Data for the task:
════════════════════
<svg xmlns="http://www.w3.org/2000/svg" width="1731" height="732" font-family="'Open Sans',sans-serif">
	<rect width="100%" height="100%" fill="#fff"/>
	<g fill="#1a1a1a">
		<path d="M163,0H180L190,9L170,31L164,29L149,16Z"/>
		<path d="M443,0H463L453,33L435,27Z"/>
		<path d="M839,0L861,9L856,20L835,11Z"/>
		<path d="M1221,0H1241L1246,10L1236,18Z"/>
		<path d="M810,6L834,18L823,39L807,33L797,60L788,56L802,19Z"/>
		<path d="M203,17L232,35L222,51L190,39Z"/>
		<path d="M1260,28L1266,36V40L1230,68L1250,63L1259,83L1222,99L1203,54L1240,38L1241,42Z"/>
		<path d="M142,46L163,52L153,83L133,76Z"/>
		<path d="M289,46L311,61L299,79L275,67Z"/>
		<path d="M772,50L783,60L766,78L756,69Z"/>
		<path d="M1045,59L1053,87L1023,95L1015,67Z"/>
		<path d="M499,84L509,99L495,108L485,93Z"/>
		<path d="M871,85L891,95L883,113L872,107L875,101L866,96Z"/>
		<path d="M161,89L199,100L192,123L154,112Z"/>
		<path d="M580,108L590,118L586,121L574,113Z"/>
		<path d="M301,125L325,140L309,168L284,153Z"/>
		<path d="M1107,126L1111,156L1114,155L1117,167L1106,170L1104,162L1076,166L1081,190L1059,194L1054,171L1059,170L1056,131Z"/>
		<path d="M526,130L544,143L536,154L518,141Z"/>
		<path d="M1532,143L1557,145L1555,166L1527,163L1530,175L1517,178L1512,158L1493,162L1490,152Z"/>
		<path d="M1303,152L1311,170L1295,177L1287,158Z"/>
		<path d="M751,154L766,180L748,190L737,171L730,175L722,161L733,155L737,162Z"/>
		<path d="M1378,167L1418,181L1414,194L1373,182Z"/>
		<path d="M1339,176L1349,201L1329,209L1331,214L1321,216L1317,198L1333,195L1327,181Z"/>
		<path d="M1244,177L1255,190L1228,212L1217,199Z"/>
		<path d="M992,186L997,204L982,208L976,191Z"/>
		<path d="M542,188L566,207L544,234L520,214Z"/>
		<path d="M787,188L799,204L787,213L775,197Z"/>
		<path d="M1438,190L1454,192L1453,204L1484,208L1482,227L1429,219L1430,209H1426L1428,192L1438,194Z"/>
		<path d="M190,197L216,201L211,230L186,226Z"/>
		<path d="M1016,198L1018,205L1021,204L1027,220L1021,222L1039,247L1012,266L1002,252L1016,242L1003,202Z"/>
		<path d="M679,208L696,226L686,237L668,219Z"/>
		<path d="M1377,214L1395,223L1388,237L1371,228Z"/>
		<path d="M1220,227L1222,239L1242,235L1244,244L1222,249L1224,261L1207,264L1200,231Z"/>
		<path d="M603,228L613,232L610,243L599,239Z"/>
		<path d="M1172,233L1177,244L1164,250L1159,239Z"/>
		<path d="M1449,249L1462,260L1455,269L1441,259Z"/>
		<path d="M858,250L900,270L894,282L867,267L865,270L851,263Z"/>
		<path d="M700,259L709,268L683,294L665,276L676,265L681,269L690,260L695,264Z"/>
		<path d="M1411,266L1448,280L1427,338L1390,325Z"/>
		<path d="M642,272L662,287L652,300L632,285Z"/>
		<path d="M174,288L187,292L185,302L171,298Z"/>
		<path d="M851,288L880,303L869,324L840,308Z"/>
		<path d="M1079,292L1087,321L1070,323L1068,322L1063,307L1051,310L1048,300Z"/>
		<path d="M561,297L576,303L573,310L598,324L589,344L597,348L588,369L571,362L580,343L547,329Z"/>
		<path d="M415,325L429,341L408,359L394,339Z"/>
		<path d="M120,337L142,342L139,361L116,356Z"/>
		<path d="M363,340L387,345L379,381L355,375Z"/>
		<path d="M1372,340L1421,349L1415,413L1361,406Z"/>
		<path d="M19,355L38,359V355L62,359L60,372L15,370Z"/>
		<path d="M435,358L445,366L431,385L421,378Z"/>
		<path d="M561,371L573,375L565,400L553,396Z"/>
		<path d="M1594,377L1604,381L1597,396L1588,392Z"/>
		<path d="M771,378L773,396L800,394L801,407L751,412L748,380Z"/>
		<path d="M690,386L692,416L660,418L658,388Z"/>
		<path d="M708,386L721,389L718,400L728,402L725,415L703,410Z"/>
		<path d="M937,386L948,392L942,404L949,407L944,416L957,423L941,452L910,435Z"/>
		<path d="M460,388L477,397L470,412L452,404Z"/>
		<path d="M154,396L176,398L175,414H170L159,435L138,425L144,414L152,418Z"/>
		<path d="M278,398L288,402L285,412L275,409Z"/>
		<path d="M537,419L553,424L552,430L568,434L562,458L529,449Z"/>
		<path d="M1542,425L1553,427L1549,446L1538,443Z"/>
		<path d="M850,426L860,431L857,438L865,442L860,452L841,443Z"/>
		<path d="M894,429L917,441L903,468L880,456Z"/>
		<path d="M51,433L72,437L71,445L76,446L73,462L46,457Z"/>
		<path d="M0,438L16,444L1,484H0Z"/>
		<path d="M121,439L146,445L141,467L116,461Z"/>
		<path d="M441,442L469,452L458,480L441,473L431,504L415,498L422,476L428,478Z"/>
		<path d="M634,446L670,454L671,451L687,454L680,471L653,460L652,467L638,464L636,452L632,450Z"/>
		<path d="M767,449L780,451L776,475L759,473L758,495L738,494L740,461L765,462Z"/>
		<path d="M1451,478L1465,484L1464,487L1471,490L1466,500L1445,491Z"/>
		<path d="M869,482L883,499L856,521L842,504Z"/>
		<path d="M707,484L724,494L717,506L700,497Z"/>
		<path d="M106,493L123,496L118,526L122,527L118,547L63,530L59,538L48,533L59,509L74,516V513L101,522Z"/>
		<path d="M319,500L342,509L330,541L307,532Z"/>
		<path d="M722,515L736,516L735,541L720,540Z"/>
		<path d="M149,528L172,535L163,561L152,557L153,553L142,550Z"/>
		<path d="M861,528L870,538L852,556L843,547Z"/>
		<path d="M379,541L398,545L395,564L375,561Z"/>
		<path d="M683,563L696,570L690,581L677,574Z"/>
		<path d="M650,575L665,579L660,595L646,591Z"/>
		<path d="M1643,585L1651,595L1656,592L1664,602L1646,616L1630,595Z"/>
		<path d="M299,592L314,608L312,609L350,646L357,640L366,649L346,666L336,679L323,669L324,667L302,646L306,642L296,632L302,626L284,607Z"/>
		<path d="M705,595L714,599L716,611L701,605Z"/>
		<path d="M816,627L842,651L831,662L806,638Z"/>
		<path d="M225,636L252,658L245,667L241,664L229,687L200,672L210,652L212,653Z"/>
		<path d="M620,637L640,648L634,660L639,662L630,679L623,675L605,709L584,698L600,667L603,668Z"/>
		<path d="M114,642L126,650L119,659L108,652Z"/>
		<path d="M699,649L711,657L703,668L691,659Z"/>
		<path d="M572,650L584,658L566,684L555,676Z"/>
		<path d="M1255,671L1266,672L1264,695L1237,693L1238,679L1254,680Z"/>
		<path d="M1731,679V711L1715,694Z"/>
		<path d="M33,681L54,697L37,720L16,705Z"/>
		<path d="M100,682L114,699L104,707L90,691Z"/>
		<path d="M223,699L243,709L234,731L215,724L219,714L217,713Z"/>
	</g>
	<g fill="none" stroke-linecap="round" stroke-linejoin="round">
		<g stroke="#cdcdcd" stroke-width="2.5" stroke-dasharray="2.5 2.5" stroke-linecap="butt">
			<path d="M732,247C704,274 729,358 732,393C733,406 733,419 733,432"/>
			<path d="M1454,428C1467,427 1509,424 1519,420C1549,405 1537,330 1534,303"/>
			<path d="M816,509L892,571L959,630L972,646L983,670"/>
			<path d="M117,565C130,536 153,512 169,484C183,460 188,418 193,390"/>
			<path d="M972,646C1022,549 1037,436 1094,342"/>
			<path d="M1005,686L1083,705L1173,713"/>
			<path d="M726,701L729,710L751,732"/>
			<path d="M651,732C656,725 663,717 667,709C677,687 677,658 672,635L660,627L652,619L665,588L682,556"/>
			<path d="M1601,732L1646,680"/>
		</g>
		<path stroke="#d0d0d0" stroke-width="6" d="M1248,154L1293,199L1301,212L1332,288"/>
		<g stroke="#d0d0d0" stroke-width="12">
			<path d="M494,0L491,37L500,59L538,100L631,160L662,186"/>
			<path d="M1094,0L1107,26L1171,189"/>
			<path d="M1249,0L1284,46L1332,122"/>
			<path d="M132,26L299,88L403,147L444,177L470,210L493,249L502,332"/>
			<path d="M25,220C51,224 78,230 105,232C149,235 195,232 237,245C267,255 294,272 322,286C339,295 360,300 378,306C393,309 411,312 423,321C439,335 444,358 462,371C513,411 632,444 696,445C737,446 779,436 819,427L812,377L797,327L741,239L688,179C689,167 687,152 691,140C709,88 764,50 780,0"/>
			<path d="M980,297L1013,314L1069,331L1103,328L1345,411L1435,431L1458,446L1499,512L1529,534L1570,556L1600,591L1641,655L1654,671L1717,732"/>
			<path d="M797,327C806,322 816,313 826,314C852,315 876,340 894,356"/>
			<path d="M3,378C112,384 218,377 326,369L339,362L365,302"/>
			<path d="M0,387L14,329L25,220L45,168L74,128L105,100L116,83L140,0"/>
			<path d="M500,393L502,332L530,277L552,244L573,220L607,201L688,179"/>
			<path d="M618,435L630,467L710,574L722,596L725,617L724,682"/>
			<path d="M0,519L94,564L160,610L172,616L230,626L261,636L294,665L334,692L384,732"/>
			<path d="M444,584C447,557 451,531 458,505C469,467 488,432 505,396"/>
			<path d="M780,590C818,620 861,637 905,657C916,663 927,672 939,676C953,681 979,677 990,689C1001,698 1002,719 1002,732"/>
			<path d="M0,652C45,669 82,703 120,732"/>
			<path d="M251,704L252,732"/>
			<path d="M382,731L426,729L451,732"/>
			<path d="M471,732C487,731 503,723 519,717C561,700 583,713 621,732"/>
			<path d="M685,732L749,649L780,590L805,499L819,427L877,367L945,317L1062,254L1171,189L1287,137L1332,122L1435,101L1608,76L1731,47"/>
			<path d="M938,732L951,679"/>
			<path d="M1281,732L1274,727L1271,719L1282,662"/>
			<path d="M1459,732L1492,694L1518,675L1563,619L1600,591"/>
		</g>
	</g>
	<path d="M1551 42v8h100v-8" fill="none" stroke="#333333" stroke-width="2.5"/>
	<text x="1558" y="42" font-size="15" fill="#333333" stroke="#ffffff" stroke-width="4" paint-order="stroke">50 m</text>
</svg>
════════════════════
Work to complete:
Wherever the word "none" occurs in the data, copy that whole line.

Exercise result:
	<g fill="none" stroke-linecap="round" stroke-linejoin="round">
	<path d="M1551 42v8h100v-8" fill="none" stroke="#333333" stroke-width="2.5"/>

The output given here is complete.